We aim to establish thermally activated tunneling as a design principle for next-generation catalysts that deliver faster, greener, and more selective chemistry.

We investigate the chemistry of bioluminescent proteins, particularly luciferases. These enzymes emit visible light through electronically excited intermediates, providing a window into how biological systems control color and efficiency at the molecular level. A central challenge is understanding how subtle changes in the protein environment tune emission wavelength, brightness and quantum yield across organisms. To address these questions, we combine advanced multiscale simulation methods with machine-learning approaches to:

• Identify the reactive intermediates responsible for photon release.
• Rationalize how protein microenvironments modulate emission color.
• Map excited-state pathways and decay processes that govern brightness and efficiency.

Beyond mechanistic insight, our work seeks to translate nature’s light-emitting strategies into the rational design of brighter, color-tunable bioluminescent probes for bioimaging and biosensing.

We study the design and mechanisms of covalent inhibitors, with emphasis on cysteine and serine proteases such as SARS-CoV-2 Main Protease and cathepsin K. Covalent inhibitors offer unique therapeutic advantages by forming strong, often long-lasting bonds with their targets. A key difficulty in their development lies in precisely tuning binding behavior, as some inhibitors bind irreversibly, while others form reversible covalent adducts depending primarily on the nature of the warhead (the reactive functional group) and the active-site environment. To address these challenges, we employ density functional theory (DFT) and advanced QM/MM free-energy simulation methods to:

• Distinguish reversible from irreversible covalent binding inhibitors.
• Rationalize potency of the drugs and selectivity by quantifying reactivity.
• Provide transition-state level insights that are more predictive than static bound structures.

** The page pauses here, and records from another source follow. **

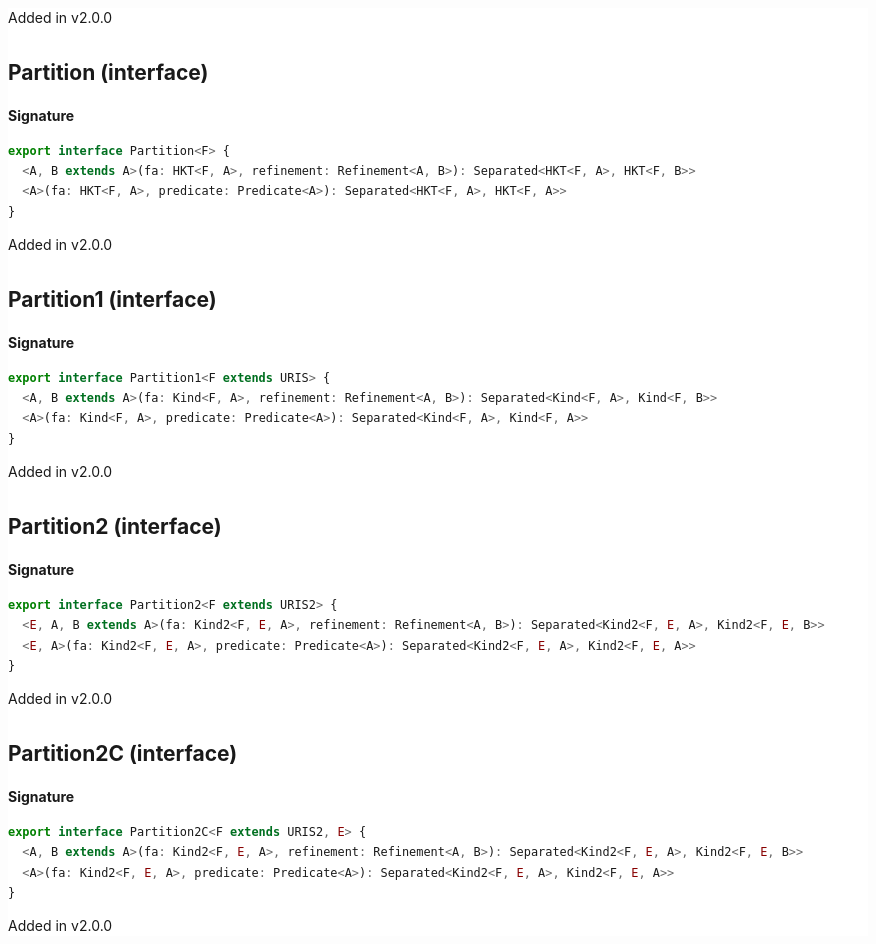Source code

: Added in v2.0.0

## Partition (interface)

**Signature**

```ts
export interface Partition<F> {
  <A, B extends A>(fa: HKT<F, A>, refinement: Refinement<A, B>): Separated<HKT<F, A>, HKT<F, B>>
  <A>(fa: HKT<F, A>, predicate: Predicate<A>): Separated<HKT<F, A>, HKT<F, A>>
}
```

Added in v2.0.0

## Partition1 (interface)

**Signature**

```ts
export interface Partition1<F extends URIS> {
  <A, B extends A>(fa: Kind<F, A>, refinement: Refinement<A, B>): Separated<Kind<F, A>, Kind<F, B>>
  <A>(fa: Kind<F, A>, predicate: Predicate<A>): Separated<Kind<F, A>, Kind<F, A>>
}
```

Added in v2.0.0

## Partition2 (interface)

**Signature**

```ts
export interface Partition2<F extends URIS2> {
  <E, A, B extends A>(fa: Kind2<F, E, A>, refinement: Refinement<A, B>): Separated<Kind2<F, E, A>, Kind2<F, E, B>>
  <E, A>(fa: Kind2<F, E, A>, predicate: Predicate<A>): Separated<Kind2<F, E, A>, Kind2<F, E, A>>
}
```

Added in v2.0.0

## Partition2C (interface)

**Signature**

```ts
export interface Partition2C<F extends URIS2, E> {
  <A, B extends A>(fa: Kind2<F, E, A>, refinement: Refinement<A, B>): Separated<Kind2<F, E, A>, Kind2<F, E, B>>
  <A>(fa: Kind2<F, E, A>, predicate: Predicate<A>): Separated<Kind2<F, E, A>, Kind2<F, E, A>>
}
```

Added in v2.0.0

Our overarching goal is to guide the rational design of safer and more effective covalent drugs, particularly against challenging enzymatic targets relevant to human disease.

Plastics such as polyethylene terephthalate (PET) pose a major environmental challenge due to their persistence and resistance to degradation. The discovery of PETase and engineered FAST-PETase has opened new possibilities for sustainable recycling, but these enzymes remain limited by poor stability under industrial conditions and an incomplete mechanistic understanding of their activity.

We employ Empirical Valence Bond (EVB) simulations to probe how electrostatics, protein dynamics, and active-site chemistry govern efficiency. By building transition-state level mechanistic insights, We aim to define strategies for engineering more robust and efficient variants.

Our long-term goal is to enable sustainable enzymatic recycling of plastics to accelerate the development of industrially viable biocatalysts.